Grants We Funded

Abstract

Impact Statement: Traumatic soft-tissue defects such as burn wounds can lead to long-term disability caused by skin contracture and hypertrophic scar formation. The current standard of care involves split-thickness skin grafting (STSG) for wound coverage, which suffers from several limitations. In addition to the inability of STSG to prevent scar contractures, which severely compromise normal skin function, STSG also results in an undesirable “mesh-like” appearance of the healed graft. There are currently no FDA-approved pharmacologic therapies to prevent or mitigate scar formation resulting from STSG. We propose a novel therapeutic approach to address the critical need to prevent scar formation resulting from STSG and promote regenerative healing of traumatic skin injuries.
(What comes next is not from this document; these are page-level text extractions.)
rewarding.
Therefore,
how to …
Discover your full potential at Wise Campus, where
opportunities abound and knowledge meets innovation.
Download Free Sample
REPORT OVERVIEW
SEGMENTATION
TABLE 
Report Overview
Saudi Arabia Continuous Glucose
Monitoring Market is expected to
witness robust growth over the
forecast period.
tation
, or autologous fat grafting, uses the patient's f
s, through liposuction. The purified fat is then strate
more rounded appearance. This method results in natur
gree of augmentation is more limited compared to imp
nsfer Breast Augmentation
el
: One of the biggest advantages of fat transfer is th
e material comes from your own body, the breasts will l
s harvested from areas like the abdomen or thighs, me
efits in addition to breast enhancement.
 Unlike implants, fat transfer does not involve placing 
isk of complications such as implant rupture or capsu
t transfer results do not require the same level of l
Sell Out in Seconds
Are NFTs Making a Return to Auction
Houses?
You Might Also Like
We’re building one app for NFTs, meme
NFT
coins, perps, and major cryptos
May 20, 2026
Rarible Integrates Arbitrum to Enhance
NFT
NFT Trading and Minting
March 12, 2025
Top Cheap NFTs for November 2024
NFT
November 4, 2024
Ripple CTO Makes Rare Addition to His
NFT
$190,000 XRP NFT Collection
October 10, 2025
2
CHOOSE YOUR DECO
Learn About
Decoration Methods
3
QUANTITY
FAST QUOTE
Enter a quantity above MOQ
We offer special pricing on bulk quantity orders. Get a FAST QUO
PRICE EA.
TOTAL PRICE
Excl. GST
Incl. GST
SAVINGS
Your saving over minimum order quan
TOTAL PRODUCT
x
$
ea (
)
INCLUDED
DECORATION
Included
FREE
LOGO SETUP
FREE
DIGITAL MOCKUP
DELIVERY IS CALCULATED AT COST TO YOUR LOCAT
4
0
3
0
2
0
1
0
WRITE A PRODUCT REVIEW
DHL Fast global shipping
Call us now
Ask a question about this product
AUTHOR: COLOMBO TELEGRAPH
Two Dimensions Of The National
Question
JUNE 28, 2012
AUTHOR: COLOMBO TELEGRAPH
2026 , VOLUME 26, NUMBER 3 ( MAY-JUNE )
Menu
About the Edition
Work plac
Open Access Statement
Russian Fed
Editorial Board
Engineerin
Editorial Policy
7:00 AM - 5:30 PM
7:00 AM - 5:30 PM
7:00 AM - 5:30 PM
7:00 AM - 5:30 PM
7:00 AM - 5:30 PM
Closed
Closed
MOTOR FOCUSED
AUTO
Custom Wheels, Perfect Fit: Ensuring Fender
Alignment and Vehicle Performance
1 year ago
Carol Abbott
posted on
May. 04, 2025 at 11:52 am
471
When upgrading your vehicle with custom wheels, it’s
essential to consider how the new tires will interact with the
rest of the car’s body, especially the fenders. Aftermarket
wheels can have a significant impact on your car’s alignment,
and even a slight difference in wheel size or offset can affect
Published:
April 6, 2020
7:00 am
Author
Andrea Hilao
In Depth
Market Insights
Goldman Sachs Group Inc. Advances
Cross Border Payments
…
Project Summary: Scars of the skin affect millions of patients worldwide and severely impact the quality of life of affected patients, especially children and patients with major burns. Currently, there are no effective pharmacological treatment options for patients with deep partial-thickness injuries that prevent scar formation. Standard surgical treatment options for superficial soft tissue defects such as burn injuries include split-thickness skin grafting (STSG). STSG often leads to an aesthetically undesirable appearance, especially if the skin graft is meshed. Additionally, healed wounds utilizing STSGs suffer from several disadvantages including, fragility, abnormal pigmentation, altered sensitivity, and lack of skin appendages such as hair. Recently, it has been demonstrated that mechanical stress drives fibrotic wound healing, resulting in hypertrophic scar (HTS) formation. Based on strong laboratory and preclinical animal findings, our laboratory has demonstrated that pharmacological inhibition of the FAK pathway, a key mediator of mechanotransduction, significantly attenuates scar formation while accelerating healing of deep dermal injuries. In recent years, we have developed a therapeutic hydrogel dressing that releases an FAK inhibitor (FAK-I) compound in a controlled manner upon direct contact with open wounds. Small and large animal studies have proven that FAK-I therapy promotes natural skin regeneration with reduced scar formation and is safe for topical use in animal models. The proposed study aims to investigate whether FAKI-I hydrogels can mitigate scar formation resulting from STSG treatment of soft tissue defects. We aim to create full-thickness injuries in a clinically relevant pig model utilizing STSG to observe whether our FAK-I hydrogel treatment will improve regeneration and prevent scar formation. Further, we plan to investigate the specific cellular subpopulations that are involved in scar formation after STSG as well as the transcriptomic changes induced within these cells by treatment with FAK-I using single-cell RNA sequencing both treated and untreated wounds over time.

Biography
Kellen Chen is a biomedical engineer with experience in tissue engineering and medical device industry. He previously earned his PhD in Biomedical Engineering from the University of Virginia and BS in Bioengineering from the University of California, Berkeley. He has 6+ years of research experience using experimental and numerical methods to determine the effect of mechanical loading on native and engineered tissues for wound healing. He is highly interested in using his biomedical research and engineering skills to develop/translate technology to the patient bedside/clinic. In the Gurtner lab, he is studying and developing therapies to combat scar formation during wound healing to promote regeneration in human patients.